Tasks and exercises
[A] Using the subtitling thread below, decide whether each statement agrees with it: (i) the first post says positioning on the screen can matter; (ii) the second poster has seen Spanish food names swapped for British ones; (iii) the last poster wants every actual word in the subtitles even when watching only to enjoy. Answer yes or no for each, and quote the words of the thread that settle it.
[B] Answer these from the subtitling thread below, one line each:
(i) In the first post, why might a voice be named as unknown?
(ii) What kind of jokes do some subtitle companies try to "convert"?
(iii) According to the last post, whom do people seek out?
[C] Copy the subtitling thread below word for word, from "I totally get" to "kind of thing.".

Passage provided
#####

There's an art to subtitling that goes beyond mere speech-to-text processing. Sometimes it's better to paraphrase dialog to reduce the amount of text that needs to be read. Sometimes you need to name a voice as unknown, to avoid spoilers. Sometimes the positioning on the screen matters. I hope the model can be made to understand all this.
> Sometimes it's better to paraphrase dialog to reduce the amount of text that needs to be read
Please no. Some subtitle companies do think like this, and it's really weird, like when they try to "convert" cultural jokes, and then add in a bunch of more assumptions regarding what cultures you're aware of depending on the subtitle language, making it even harder to understand...
Just because I want my subtitles in English, doesn't mean I want all typical discussed Spanish food names to be replaced by "kind of the same" British names, yet something like that is something I've come across before. Horrible.
I totally get this. When I'm watching videos for the purpose of learning a language, I want all the actual words in the subtitles. But if I'm watching just ot enjoy, say in a language I don't care to learn, I don't mind someone creatively changing the dialog to how it probably would have been written in English. This happens with translations of novels all the time. People even seek out specific translators who they feel are especially talented at this kind of thing.

#####

Dataset content
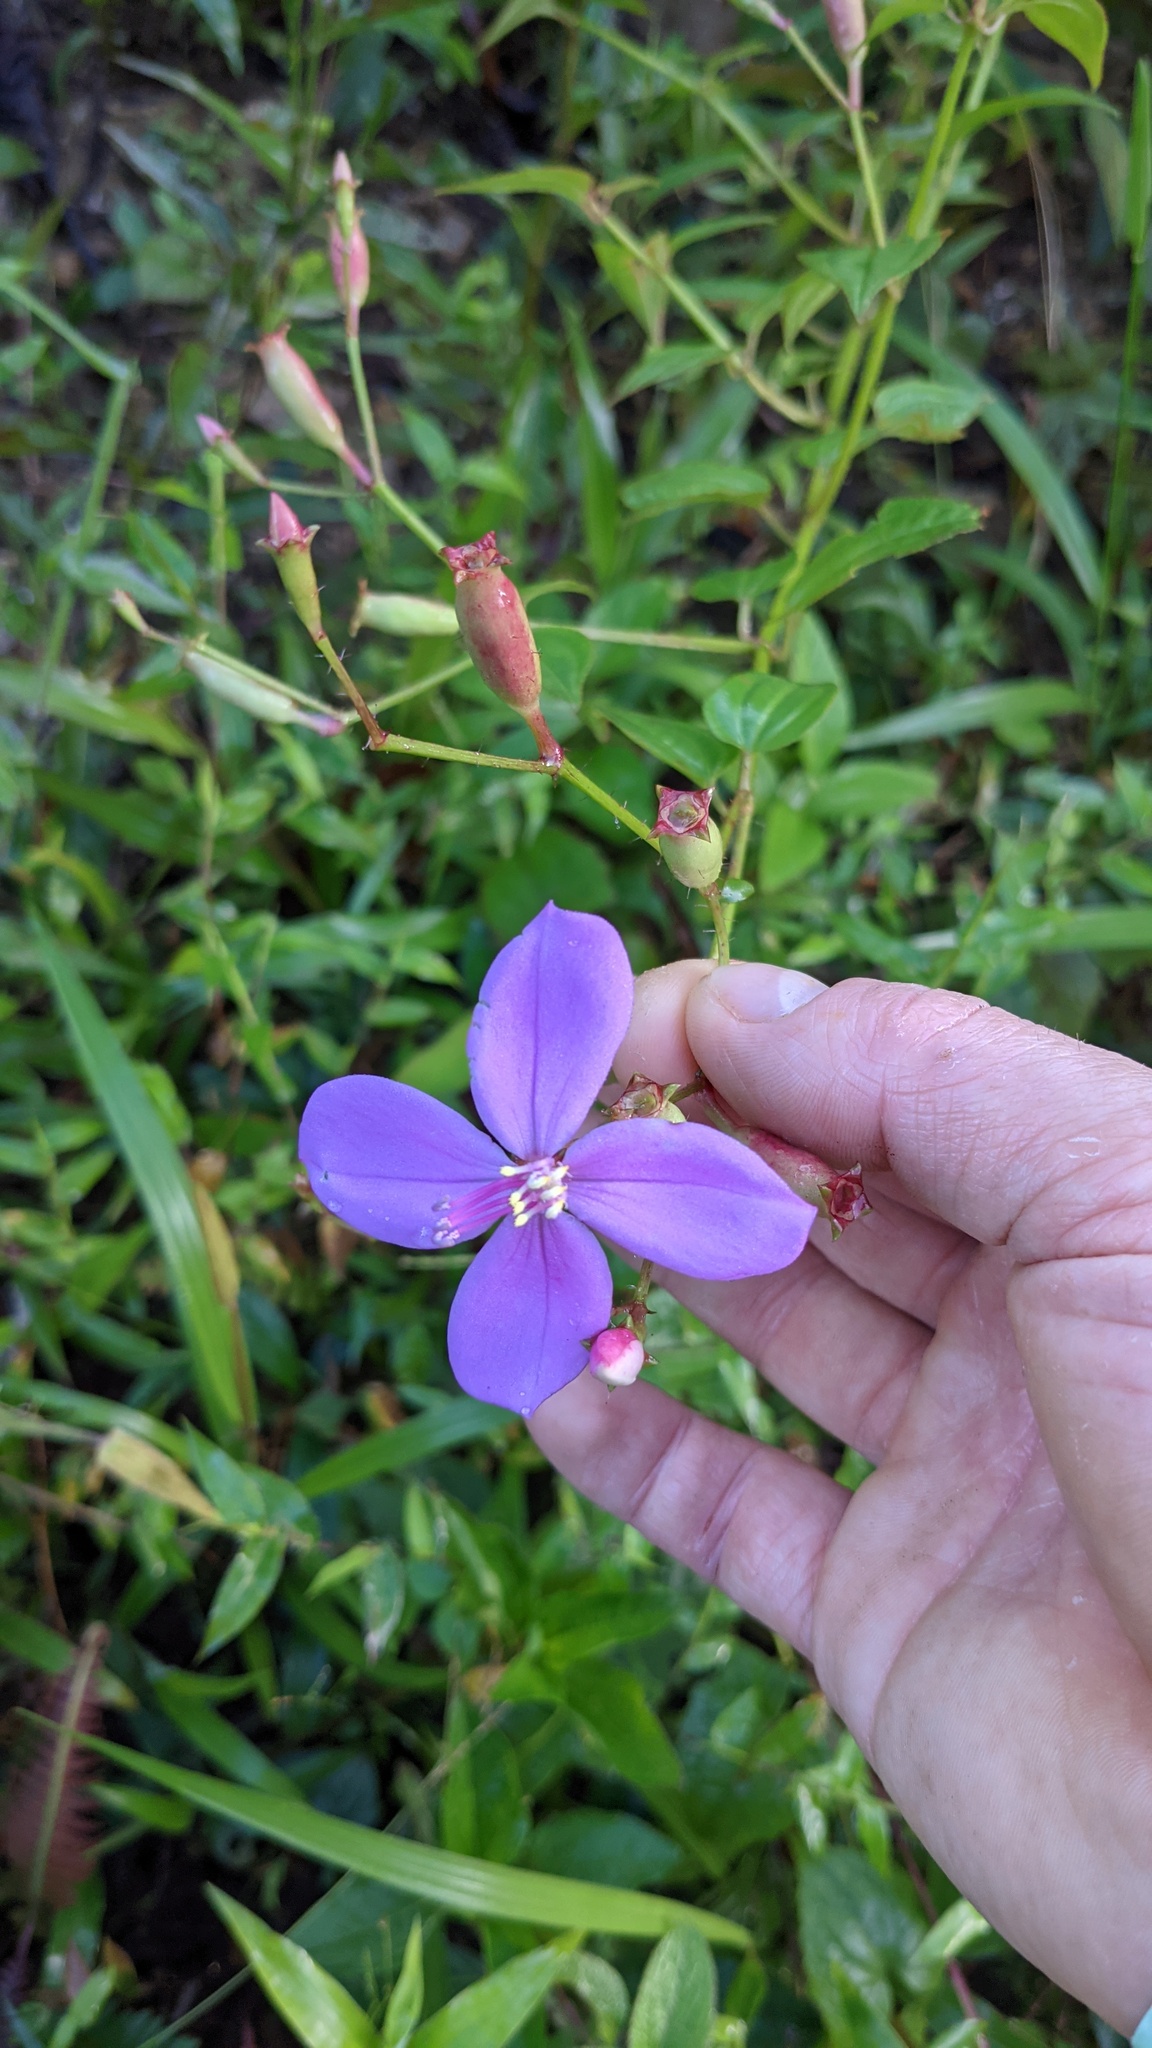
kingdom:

#####

Solutions for each task
[A]
(i) Yes: "Sometimes the positioning on the screen matters."
(ii) Yes: "yet something like that is something I've come across before"
(iii) No: "I don't mind someone creatively changing the dialog"

[B]
(i) To avoid spoilers.
(ii) Cultural jokes.
(iii) Specific translators they feel are especially talented at this kind of thing.

[C]
I totally get this. When I'm watching videos for the purpose of learning a language, I want all the actual words in the subtitles. But if I'm watching just ot enjoy, say in a language I don't care to learn, I don't mind someone creatively changing the dialog to how it probably would have been written in English. This happens with translations of novels all the time. People even seek out specific translators who they feel are especially talented at this kind of thing.